In Quest for Digital Gold
In Quest for Digital Gold by ALEXGUREVICH – Market Philosopher
How did gold become gold? And, more importantly, why is gold staying gold?
Silver had its run during some periods and in some cultures, but silver has become “tarnished” as a store of value.
Gold meanwhile has survived the rise of fiat and major economies moving away from the gold standard. It has also survived the loss of its utility as a convenient medium of exchange.
Certainly, gold has demand from the jewelry industry and some industrial utility. But this “natural” demand is not even a close match for the existing above-ground supply. Imagine what would happen to the price of gold if all the metal in the vaults (owned by central banks or other hoarders) were to be sold.

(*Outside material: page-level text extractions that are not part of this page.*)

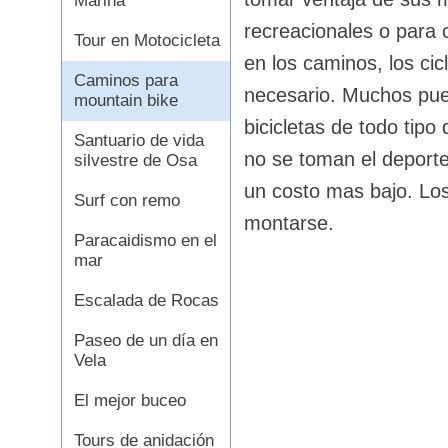
Marina
recreacionales o para
Tour en Motocicleta
en los caminos, los ci
Caminos para
necesario. Muchos pueb
mountain bike
bicicletas de todo tip
Santuario de vida
no se toman el deporte
silvestre de Osa
un costo mas bajo. Los
Surf con remo
montarse.
Paracaidismo en el
mar
Escalada de Rocas
Paseo de un día en
Vela
El mejor buceo
Tours de anidación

And yet the value holds. Significant fluctuations for sure, but in the long run, it remains stable.
I am not an expert on the history of gold. To the best of my understanding, precious metals were chosen as a medium of exchange because they do not oxidize easily and remain in an uncorrupted form. They can also be traded purely by weight and are preferable to gems, which have value heavily dependent on their shape and quality.
Amidst precious metals, however, gold is neither the rarest (platinum and palladium are harder to come by) nor quite common, like silver. Gold has solid but by no means exclusive, industrial or jewelry related demand.
My guess is that over many centuries, the precious metal has hit it’s “golden” mean; it is common enough to be a worldwide currency, but not so common that mining can disrupt its price. It is useful and decorative enough to support some underlying value, but the supply is not so tight that marginal swings in demand would create wild price fluctuations.
My assumption is that through those subtle advantages, gold has simply outlasted its competition. And, as a result, it has gained so much credibility over millennia that its value can no longer be diluted or displaced. Today, gold (XAU = $1,275) is more expensive than platinum (XPT = $915) which is much scarcer and as useful in an industrial sense.
That said, you may have guessed by the title that this post is really not about gold, but about digital assets. Until recently, I was thinking of the dichotomy between the precedence of bitcoin and the advantages of alternative protocols. I am realizing that this dichotomy may be false.
If a universal digital store of value (“digital gold”) is to be established, it doesn’t by any means have to be, and not even likely to be, the universal medium of transactions; a fortiori, it is not likely to be a universal conduit for transactions.